Task description: Copy out every line of text in the records below word for word, leaving the pictures out.

Dataset:

━━━━━━

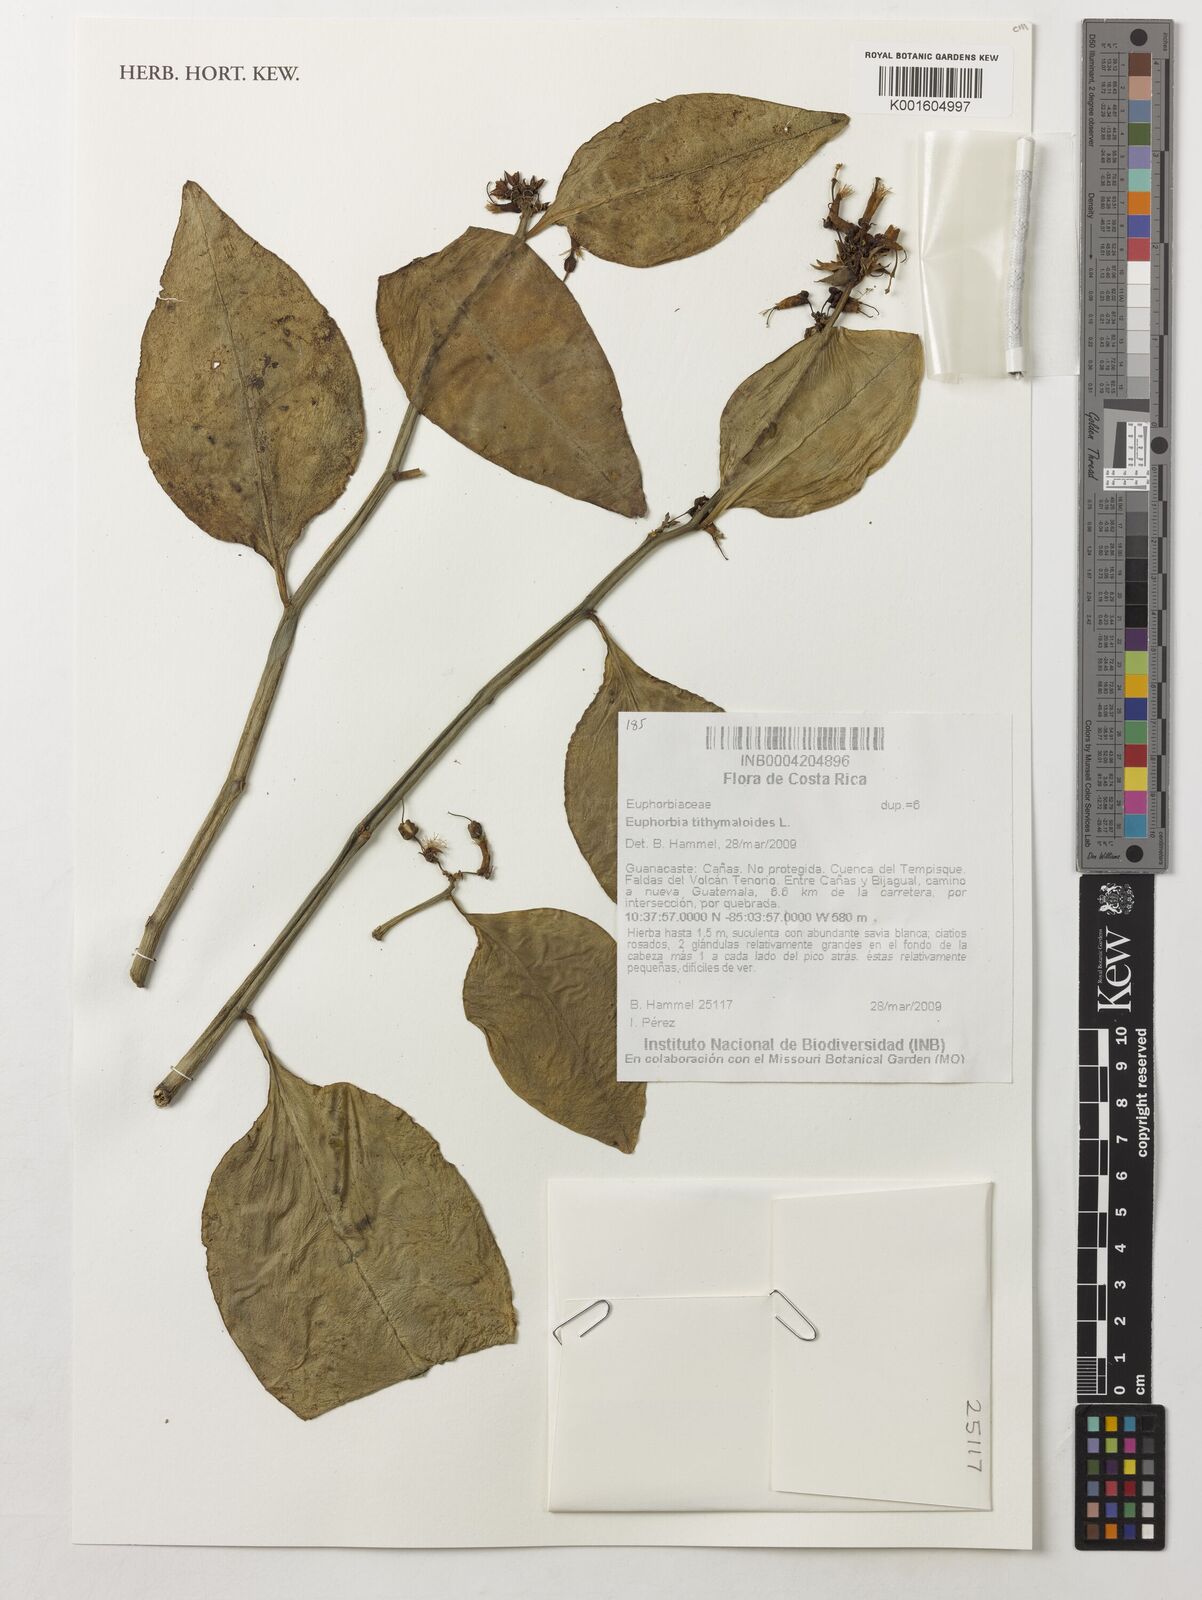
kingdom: Plantae
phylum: Tracheophyta
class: Magnoliopsida
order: Malpighiales
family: Euphorbiaceae
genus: Euphorbia
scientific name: Euphorbia tithymaloides
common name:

━━━━━━

Expected output:
kingdom: Plantae
phylum: Tracheophyta
class: Magnoliopsida
order: Malpighiales
family: Euphorbiaceae
genus: Euphorbia
scientific name: Euphorbia tithymaloides
common name:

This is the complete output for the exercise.